TASK TO COMPLETE.
Determine the number of lines of the records below that include "Current". Respond with the number and no other text.

DATA PROVIDED.
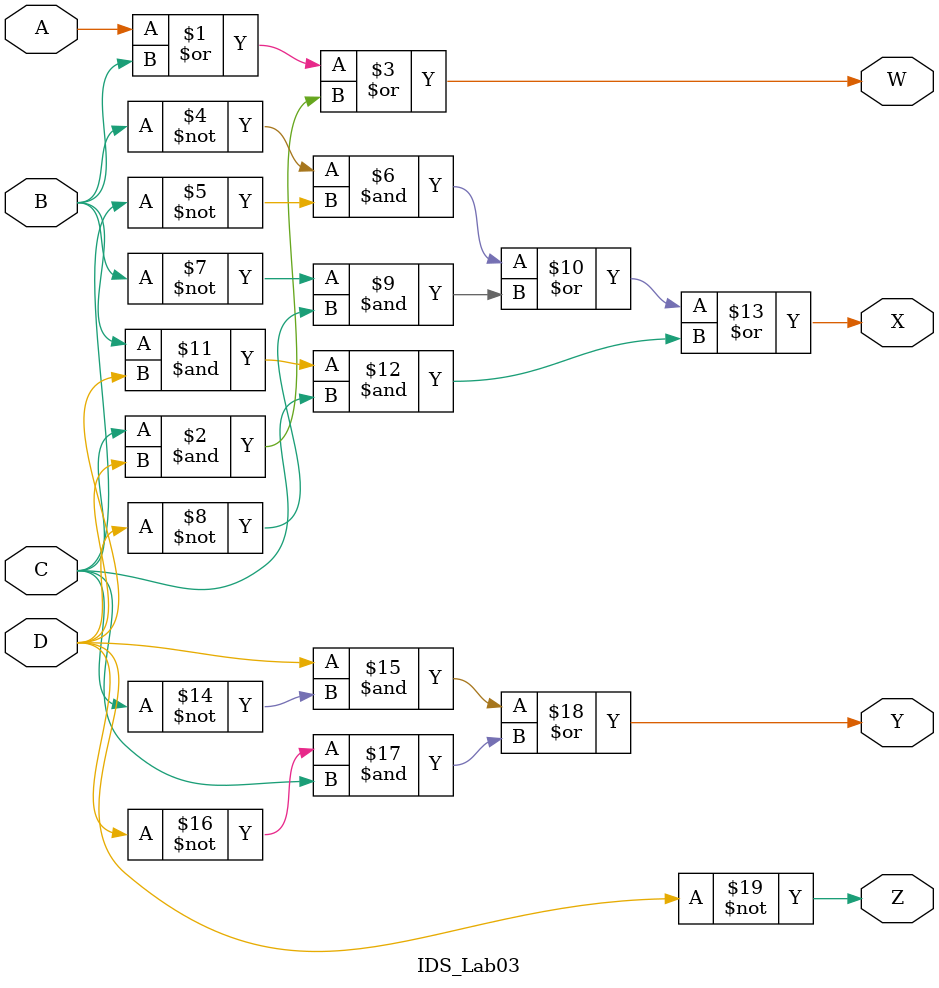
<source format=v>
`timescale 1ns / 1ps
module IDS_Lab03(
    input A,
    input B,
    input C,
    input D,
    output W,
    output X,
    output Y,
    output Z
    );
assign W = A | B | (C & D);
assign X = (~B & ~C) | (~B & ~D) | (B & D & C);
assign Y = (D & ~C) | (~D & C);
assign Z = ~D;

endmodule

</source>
* * *
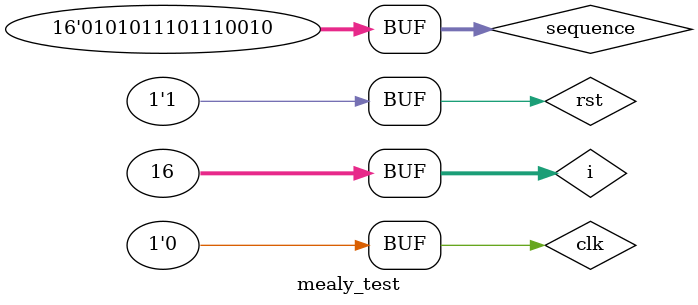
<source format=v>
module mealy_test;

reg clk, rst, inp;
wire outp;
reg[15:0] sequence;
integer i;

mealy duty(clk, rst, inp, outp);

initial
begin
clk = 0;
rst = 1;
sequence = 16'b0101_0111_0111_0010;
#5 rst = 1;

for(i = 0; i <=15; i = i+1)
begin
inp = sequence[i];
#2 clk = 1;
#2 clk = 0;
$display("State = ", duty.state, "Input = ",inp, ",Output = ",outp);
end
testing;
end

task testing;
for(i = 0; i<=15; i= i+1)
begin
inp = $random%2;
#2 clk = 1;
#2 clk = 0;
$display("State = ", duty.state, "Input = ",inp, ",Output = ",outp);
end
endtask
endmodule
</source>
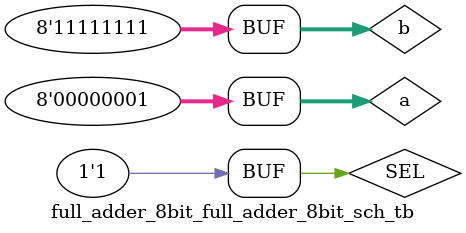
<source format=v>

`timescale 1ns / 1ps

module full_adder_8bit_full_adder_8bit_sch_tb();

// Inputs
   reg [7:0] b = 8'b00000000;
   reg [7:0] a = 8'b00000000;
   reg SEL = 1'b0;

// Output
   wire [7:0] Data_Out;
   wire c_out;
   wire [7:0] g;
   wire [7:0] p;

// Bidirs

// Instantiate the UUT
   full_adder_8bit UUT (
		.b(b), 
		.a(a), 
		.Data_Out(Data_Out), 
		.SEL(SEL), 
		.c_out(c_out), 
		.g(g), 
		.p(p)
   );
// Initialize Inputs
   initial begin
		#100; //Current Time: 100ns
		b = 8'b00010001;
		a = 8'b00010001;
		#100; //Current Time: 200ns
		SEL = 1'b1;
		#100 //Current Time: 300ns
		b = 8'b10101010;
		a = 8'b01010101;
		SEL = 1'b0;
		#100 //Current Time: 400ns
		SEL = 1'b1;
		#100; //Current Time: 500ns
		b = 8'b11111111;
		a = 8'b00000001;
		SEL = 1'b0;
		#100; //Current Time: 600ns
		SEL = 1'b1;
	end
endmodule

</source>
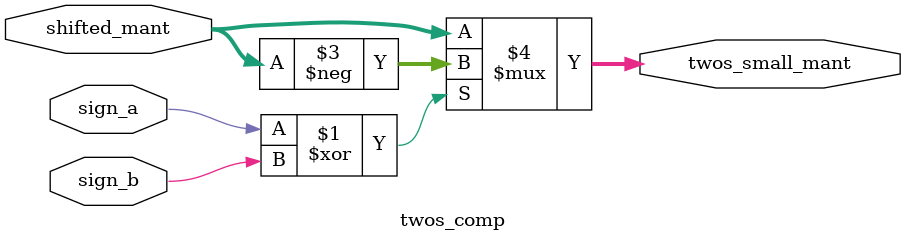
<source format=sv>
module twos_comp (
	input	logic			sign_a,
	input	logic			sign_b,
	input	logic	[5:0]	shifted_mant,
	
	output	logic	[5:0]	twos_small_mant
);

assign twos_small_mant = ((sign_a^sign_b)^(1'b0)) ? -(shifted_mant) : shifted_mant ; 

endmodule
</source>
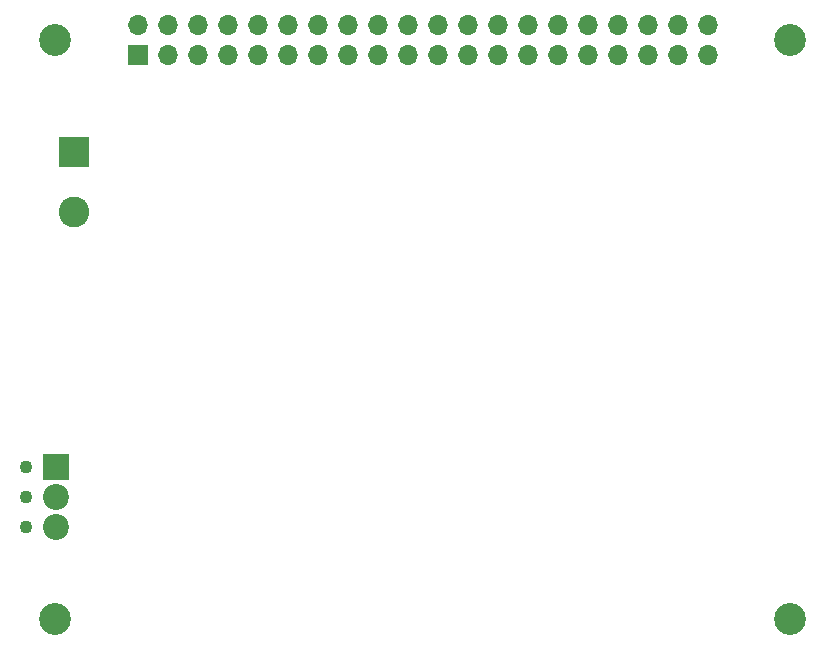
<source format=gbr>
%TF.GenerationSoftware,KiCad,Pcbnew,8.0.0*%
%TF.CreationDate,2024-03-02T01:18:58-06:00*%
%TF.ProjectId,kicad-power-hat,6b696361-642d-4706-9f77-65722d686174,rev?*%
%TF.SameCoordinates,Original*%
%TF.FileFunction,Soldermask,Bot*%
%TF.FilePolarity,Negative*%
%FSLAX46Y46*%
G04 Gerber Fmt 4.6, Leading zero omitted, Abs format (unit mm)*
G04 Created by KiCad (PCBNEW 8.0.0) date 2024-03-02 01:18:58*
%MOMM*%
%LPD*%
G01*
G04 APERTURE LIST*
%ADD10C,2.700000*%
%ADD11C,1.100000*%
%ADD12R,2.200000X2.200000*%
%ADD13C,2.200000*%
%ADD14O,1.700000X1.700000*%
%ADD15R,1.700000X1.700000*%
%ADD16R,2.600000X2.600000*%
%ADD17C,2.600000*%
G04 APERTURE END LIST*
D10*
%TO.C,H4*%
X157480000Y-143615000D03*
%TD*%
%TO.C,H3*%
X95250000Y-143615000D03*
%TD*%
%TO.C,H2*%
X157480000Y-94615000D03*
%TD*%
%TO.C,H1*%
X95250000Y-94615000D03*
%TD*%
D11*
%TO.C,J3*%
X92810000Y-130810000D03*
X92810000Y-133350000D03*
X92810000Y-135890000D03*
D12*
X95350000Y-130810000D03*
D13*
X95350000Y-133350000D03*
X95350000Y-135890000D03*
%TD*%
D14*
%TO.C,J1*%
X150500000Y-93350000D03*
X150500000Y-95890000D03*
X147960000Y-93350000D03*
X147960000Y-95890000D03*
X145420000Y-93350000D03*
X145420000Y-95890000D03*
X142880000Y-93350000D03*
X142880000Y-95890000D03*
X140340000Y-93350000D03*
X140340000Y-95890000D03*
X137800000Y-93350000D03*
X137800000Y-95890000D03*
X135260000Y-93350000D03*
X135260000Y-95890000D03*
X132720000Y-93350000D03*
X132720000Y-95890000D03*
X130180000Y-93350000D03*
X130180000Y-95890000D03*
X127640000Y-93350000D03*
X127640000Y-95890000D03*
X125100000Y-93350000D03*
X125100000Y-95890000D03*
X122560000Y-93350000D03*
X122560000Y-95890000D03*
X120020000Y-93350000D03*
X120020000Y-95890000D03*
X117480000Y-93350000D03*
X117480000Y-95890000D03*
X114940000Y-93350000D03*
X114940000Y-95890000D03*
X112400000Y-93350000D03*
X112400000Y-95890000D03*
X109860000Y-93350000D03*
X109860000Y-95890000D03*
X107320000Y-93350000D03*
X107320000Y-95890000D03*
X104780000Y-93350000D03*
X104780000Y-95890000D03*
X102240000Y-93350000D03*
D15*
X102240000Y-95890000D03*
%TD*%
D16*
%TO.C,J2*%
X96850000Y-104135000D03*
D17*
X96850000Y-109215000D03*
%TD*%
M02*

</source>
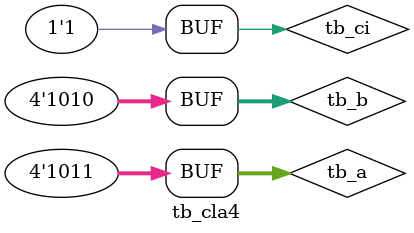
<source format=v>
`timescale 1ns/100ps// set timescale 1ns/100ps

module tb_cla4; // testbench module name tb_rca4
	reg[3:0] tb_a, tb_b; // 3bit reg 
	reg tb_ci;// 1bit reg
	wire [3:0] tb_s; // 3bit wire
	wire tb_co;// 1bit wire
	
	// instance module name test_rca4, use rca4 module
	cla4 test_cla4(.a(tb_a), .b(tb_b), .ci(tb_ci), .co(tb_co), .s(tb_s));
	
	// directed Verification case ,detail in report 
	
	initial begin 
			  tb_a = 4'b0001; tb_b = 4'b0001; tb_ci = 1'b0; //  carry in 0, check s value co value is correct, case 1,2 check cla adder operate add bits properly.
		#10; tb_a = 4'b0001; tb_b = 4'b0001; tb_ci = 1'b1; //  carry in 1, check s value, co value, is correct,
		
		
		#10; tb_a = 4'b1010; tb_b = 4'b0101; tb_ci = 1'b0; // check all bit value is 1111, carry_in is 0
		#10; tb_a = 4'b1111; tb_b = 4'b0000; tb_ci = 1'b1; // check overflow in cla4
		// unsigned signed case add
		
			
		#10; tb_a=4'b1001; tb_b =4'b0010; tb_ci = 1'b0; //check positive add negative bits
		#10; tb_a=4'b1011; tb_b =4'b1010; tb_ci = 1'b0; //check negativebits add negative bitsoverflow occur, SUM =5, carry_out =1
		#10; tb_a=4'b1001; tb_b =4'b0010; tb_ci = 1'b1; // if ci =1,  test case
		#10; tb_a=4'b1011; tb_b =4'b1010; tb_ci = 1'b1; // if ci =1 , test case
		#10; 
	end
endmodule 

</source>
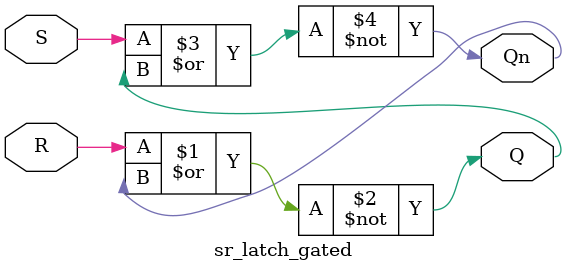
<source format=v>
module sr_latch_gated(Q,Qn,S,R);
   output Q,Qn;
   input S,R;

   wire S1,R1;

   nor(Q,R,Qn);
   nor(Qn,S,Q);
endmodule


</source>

COMPLETED TASK.
6